Scan the data for "height" and copy the lines it appears in.

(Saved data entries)
————

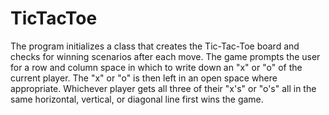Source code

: # TicTacToe
The program initializes a class that creates the Tic-Tac-Toe board and checks for winning scenarios after each move. The game prompts the user for a row and column space in which to write down an "x" or "o" of the current player. The "x" or "o" is then left in an open space where appropriate. Whichever player gets all three of their "x's" or "o's" all in the same horizontal, vertical, or diagonal line first wins the game.
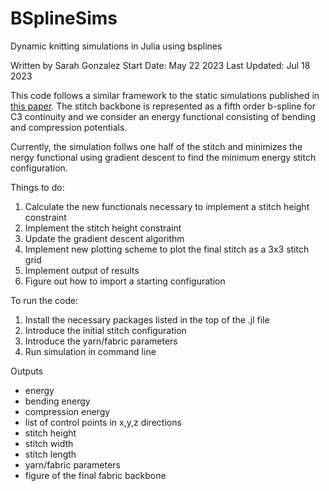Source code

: # BSplineSims
 Dynamic knitting simulations in Julia using bsplines

 Written by Sarah Gonzalez
 Start Date: May 22 2023
 Last Updated: Jul 18 2023

 This code follows a similar framework to the static simulations published in [this paper](https://arxiv.org/abs/2302.13467). The stitch backbone is represented as a fifth order b-spline for C3 continuity and we consider an energy functional consisting of bending and compression potentials.

 Currently, the simulation follws one half of the stitch and minimizes the nergy functional using gradient descent to find the minimum energy stitch configuration.

 Things to do:
 1. Calculate the new functionals necessary to implement a stitch height constraint
 2. Implement the stitch height constraint
 3. Update the gradient descent algorithm
 4. Implement new plotting scheme to plot the final stitch as a 3x3 stitch grid
 5. Implement output of results
 6. Figure out how to import a starting configuration


 To run the code:
 1. Install the necessary packages listed in the top of the .jl file
 2. Introduce the initial stitch configuration
 3. Introduce the yarn/fabric parameters
 4. Run simulation in command line

 Outputs
 - energy
 - bending energy
 - compression energy
 - list of control points in x,y,z directions
 - stitch height
 - stitch width
 - stitch length
 - yarn/fabric parameters
 - figure of the final fabric backbone
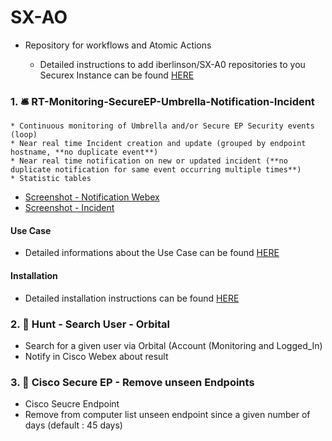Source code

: # SX-AO

* Repository for workflows and Atomic Actions

  * Detailed instructions to add iberlinson/SX-A0 repositories to you Securex Instance can be found [HERE](https://github.com/iberlinson/SX-AO/blob/main/repositories.md)

### 1. 🛎 RT-Monitoring-SecureEP-Umbrella-Notification-Incident

	* Continuous monitoring of Umbrella and/or Secure EP Security events (loop)
	* Near real time Incident creation and update (grouped by endpoint hostname, **no duplicate event**)
	* Near real time notification on new or updated incident (**no duplicate notification for same event occurring multiple times**)
	* Statistic tables

* [Screenshot - Notification Webex](https://github.com/iberlinson/SX-AO/blob/main/Images/readme___RT_Webex.png)
* [Screenshot - Incident](https://github.com/iberlinson/SX-AO/blob/main/Images/readme___RT_Incident.png)

#### Use Case
* Detailed informations about the Use Case can be found [HERE](https://github.com/iberlinson/SX-AO/blob/main/RT_Monitoring_USECASE.md)


#### Installation
* Detailed installation instructions can be found [HERE](https://github.com/iberlinson/SX-AO/blob/main/RT_Monitoring_INSTALL.md)

### 2. 🔦 Hunt - Search User - Orbital
 * Search for a given user via Orbital (Account (Monitoring and Logged_In)
 * Notify in Cisco Webex about result
 
### 3. 🧽 Cisco Secure EP - Remove unseen Endpoints
 * Cisco Seucre Endpoint
 * Remove from computer list unseen endpoint since a given number of days (default : 45 days)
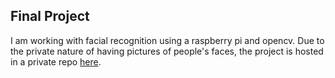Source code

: ## Final Project

I am working with facial recognition using a raspberry pi and opencv. Due to the private nature of having pictures of people's faces, the project is hosted in a private repo [here](https://github.com/NateGamble/FacialRecognition).

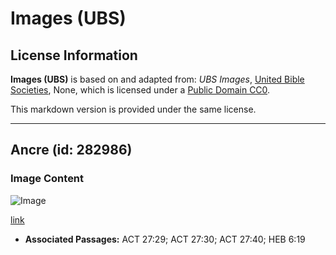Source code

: # Images (UBS)

## License Information

**Images (UBS)** is based on and adapted from: _UBS Images_, [United Bible Societies](https://unitedbiblesocieties.org/), None, which is licensed under a [Public Domain CC0](https://creativecommons.org/public-domain/cc0/).

This markdown version is provided under the same license.



--------------------------------

## Ancre (id: 282986)

### Image Content

![Image](https://cdn.aquifer.bible/aquifer-content/resources/Media/WEB-0521_anchor.jpg)

[link](https://cdn.aquifer.bible/aquifer-content/resources/Media/WEB-0521_anchor.jpg)

* **Associated Passages:** ACT 27:29; ACT 27:30; ACT 27:40; HEB 6:19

————

→ TASK OUTPUT
 1. Calculate the new functionals necessary to implement a stitch height constraint
 2. Implement the stitch height constraint
 - stitch height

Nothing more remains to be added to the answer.